Seven-figure recovery - A infant who was born several weeks prematurely died at home when his ventilator (breathing machine) became disconnected but the home health nurse who was watching him failed to discover this and reconnect the equipment. After being in the hospital for a matter of months after birth, the child was finally able to come home but had to be connected to a ventilator most of the day to support his breathing. The breathing tube ran from the machine through a tracheotomy (an opening in the infant's windpipe). On the evening in question, the child was sleeping but then suddenly the breathing tube became dislodged from the trachea. The home health nurse who was sitting with the child did not discover that the tube was dislodged and the child died.
Home health nurses are usually employed by agencies, and one of the big questions in those sorts of cases is whether the nurse has adequate training to take care of the type of patient to whom they are being assigned. There was some question in this case as to whether this nurse had adequate experience with the ventilator in order to appreciate the problem when it developed. For that reason, our claim was not only against the nurse but also the agency which employed her.
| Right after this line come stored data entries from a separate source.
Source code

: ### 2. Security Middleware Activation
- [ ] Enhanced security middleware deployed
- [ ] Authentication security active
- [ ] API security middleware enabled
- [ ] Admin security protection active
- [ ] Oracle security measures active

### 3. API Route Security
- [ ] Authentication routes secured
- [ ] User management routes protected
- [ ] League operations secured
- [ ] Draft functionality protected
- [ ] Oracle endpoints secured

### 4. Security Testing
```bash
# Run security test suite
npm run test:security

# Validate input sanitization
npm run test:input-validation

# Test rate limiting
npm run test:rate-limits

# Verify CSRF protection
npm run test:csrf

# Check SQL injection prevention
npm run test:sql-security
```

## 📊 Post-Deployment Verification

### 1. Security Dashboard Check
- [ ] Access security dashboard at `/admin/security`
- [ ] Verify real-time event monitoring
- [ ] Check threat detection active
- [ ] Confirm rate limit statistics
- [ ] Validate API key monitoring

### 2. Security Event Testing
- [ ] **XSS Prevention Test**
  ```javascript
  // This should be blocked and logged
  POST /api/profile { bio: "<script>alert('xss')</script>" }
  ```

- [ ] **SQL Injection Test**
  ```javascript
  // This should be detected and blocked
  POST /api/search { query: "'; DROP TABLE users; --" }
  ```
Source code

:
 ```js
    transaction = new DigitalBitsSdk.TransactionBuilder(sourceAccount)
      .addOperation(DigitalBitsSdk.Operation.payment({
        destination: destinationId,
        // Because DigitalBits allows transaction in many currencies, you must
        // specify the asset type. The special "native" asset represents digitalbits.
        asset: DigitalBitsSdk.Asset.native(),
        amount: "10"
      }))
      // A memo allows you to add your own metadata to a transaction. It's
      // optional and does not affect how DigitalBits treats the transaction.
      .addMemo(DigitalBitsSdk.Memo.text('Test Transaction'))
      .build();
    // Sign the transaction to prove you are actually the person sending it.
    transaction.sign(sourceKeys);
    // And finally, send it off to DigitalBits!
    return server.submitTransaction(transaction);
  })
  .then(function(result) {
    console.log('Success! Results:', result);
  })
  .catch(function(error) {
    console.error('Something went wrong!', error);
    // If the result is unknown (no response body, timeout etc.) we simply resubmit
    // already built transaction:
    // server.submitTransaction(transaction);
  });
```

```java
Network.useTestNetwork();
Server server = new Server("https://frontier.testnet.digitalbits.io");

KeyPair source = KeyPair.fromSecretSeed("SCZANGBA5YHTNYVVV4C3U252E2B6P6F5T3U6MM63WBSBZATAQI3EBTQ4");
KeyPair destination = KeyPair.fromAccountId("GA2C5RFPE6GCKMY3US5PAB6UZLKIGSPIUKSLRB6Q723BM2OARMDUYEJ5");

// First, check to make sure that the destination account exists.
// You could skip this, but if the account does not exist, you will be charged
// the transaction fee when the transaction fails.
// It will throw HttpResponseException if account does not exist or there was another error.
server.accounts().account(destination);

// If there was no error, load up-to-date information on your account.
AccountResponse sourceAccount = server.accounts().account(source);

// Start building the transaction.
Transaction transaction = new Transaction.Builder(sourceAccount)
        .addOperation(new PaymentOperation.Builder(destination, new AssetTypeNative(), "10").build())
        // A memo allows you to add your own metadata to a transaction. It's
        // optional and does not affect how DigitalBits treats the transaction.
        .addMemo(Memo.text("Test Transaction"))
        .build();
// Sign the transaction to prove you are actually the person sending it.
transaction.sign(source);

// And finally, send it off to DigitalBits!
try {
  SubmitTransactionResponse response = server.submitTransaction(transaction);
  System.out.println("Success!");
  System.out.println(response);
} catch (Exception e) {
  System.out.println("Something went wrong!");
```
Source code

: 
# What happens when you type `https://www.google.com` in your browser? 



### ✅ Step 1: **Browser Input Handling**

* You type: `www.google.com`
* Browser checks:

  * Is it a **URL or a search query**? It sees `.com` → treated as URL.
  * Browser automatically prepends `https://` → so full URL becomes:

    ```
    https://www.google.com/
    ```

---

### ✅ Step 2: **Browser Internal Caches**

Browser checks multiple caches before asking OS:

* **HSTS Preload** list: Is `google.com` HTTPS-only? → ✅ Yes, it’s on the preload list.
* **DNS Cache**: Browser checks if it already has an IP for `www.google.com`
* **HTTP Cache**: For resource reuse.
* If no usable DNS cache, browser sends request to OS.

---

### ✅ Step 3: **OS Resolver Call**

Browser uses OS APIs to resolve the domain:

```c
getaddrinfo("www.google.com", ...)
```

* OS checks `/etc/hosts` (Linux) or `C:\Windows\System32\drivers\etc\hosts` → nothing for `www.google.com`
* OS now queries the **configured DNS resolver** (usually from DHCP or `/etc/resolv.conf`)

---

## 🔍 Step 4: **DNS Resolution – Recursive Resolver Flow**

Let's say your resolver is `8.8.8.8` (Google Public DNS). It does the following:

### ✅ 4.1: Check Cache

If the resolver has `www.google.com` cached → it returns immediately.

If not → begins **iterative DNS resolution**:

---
One of the challenges in this case was to overcome the argument that this was not a normal healthy child to begin with and not a child that had a long life expectancy because of several problems related to his prematurity. Premature children often have many medical problems after birth but as medical science improves, doctors have become more and more successful in nurturing "preemies" to a point that they can enjoy a more normal lifestyle. That was certainly the argument we made in this case.